|Rose v Tall|
|2017 NY Slip Op 02947 [149 AD3d 554]|
|April 18, 2017|
|Appellate Division, First Department|
|Published by New York State Law Reporting Bureau pursuant to Judiciary Law § 431.|
| Verina Rose, Appellant,|
Ousmane Tall et al., Respondents, et al., Defendant.
Krentsel & Guzman, LLP, New York (Steven E. Krentsel of counsel), for appellant.
Marjorie E. Bornes, Brooklyn, for respondents.
Order, Supreme Court, Bronx County (Sharon A.M. Aarons, J.), entered on or about March 30, 2016, which granted defendants' motions for summary judgment dismissing the complaint based on plaintiff's inability to meet the serious injury threshold under Insurance Law § 5102 (d), unanimously affirmed, without costs.
Defendants established prima facie that plaintiff did not sustain a serious injury to her lumbar spine through the affirmed reports of their neurologist, who found no limitations as a result of the accident, and radiologist, who, after review of plaintiff's MRI films, found no injuries related to the subject accident (see Green v Jones, 133 AD3d 472 [1st Dept 2015]). Defendants also relied on reports prepared by plaintiff's treating neurologist, who found minimal limitations in range of motion at examinations conducted months after the accident.

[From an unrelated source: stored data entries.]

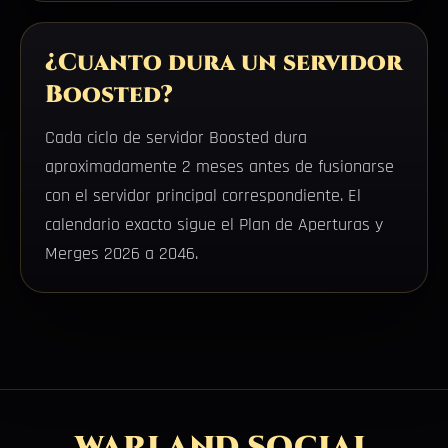
¿Cuanto dura un servidor
Boosted?
Cada ciclo de servidor Boosted dura
aproximadamente 2 meses antes de fusionarse
con el servidor principal correspondiente. El
calendario exacto sigue el Plan de Aperturas y
Merges 2026 a 2046.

In opposition, plaintiff submitted the report of her neurologist, who reviewed the MRI himself, and opined that plaintiff sustained a disc herniation as a result of the accident. However, his report is insufficient to raise a triable issue of fact because, on his initial examination, he found normal to near-normal range of motion, which did not qualify as a serious injury (see Eisenberg v Guzman, 101 AD3d 505 [1st Dept 2012]). Furthermore, on a more recent examination, that neurologist found a deficit in one plane and normal to near-normal range of motion in all other planes, and failed to explain the inconsistencies between his earlier findings of almost full range of motion and his present findings of additional deficits, rendering his opinion speculative (see Santos v Perez, 107 AD3d 572, 574 [1st Dept 2013]; Colon v Torres, 106 AD3d 458 [1st Dept 2013]). Plaintiff's showing of relatively minor limitations was insufficient to sustain a serious injury claim (see Gaddy v Eyler, 79 NY2d 955 ; Cattouse v Smith, 146 AD3d 670, 672 [1st Dept 2017]).
[*2] Defendants also demonstrated that plaintiff did not suffer a 90/180-day claim by relying on her deposition testimony that she was confined to home and bed for just two days after the accident (see Frias v Son Tien Liu, 107 AD3d 589, 590 [1st Dept 2013]). Concur—Friedman, J.P., Renwick, Moskowitz, Feinman and Kapnick, JJ.